The dung war heightens in Benguet
June 28, 2009 in Cordillera
By LYN V. RAMO
www.nordis.net
LA TRINIDAD, Benguet – While local government officials here and their counterparts in the provincial board are churning up ordinances on the transport, sale and storage of chicken dung, business persons engaged in the trade turned to legal remedies.
The stinking, but beneficial, stuff transported from lowland poultry farms, is the subject of discussions not only in legislative and judiciary arena, but in jeepney stops and barber shops as well.
On June 16 the Regional Trial Court Branch 63 here issued a Temporary Restraining Order (TRO) against the sale and storage of chicken manure in Barangay Shilan here until said court further issues orders. Judge Benigno M. Galacgac signed the TRO.
Among those ordered to cease and desist from selling and storing the alternative fertilizer are La Trinidad Mayor Artemio Galwan and Shilan Barangay Captain Georgina Delmas.
Others named in the TRO are Moises Galawa, Benito Hipolito, Beatriz Digman, Jocelyn Digman, Edwin Essaley and Mrs. Miguel Bogsit. Their assigns, heirs all persons acting for and in their behalf, and all persons acquiring rights from them were also directed to stop selling and storing chicken dung.

> _ACTIVITIES_
1. In the article on the chicken dung dispute in Benguet, which court issued the Temporary Restraining Order on June 16?
2. Write the next part of the article on the chicken dung dispute in Benguet, picking up right after its final sentence.

> _SUPPLIED MATERIAL_
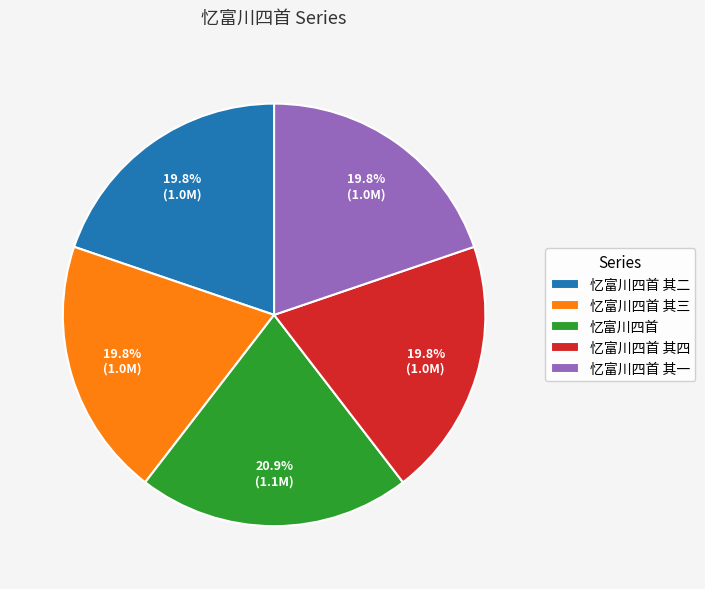

What is the ratio of the value at 忆富川四首 其三 to the value at 忆富川四首 其一?

1.0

> _ANSWER LIST_
1. The Regional Trial Court Branch 63 in La Trinidad.

2.
The TRO stemmed from a petition earlier filed by the Shilan Out-of-school Youth and Extension Association represented by Belter Pulac, Edmundo A. Lubos, Francisco Pi-ay, Billy Pulac and Benito V. Juan.
On Wednesday, the court received two sets of manifestations, one saying that the youth organization represented by Belter Pulac did not authorize him to sign as a petitioner in the said civil case for injunction, the other stating that Francisco Pi-ay, another petitioner, did not understand the document he signed and was retracting.
Taking off from an earlier court decision, the petitioners allege that chicken dung is a public nuisance and therefore should be banned.
The RTC Branch 10 here ruled in Civil Case No. 91-CV-0644 that the sale of chicken dung in Sitio Dengsi, Tawang, is a “nuisance, unsanitary, and affects the health of the community.” The Court of Appeals confirmed the decision of the lower court, thus, since January 2008, the sale of the manure stopped, upon Galwan’s orders.
Recently, however, the town council allowed the sale and storage through Municipal Ordinance No. 7-2008, specifying that the sale must be governed by certain terms and conditions which must first be complied with.
The town council prescribed a 200-meter distance from public roads, residential areas and schools.
In its sessions on June 15 and 22, the provincial board tackled the issue as to whether it would affirm the town ordinance, but later decided against it citing the council with exceeding its authority because of the court ruling that the chicken dung is a public nuisance. The board also exercised its power to promote general welfare of its people. The board Monday approved on second reading the resolution rendering the La Trinidad ordinance invalid.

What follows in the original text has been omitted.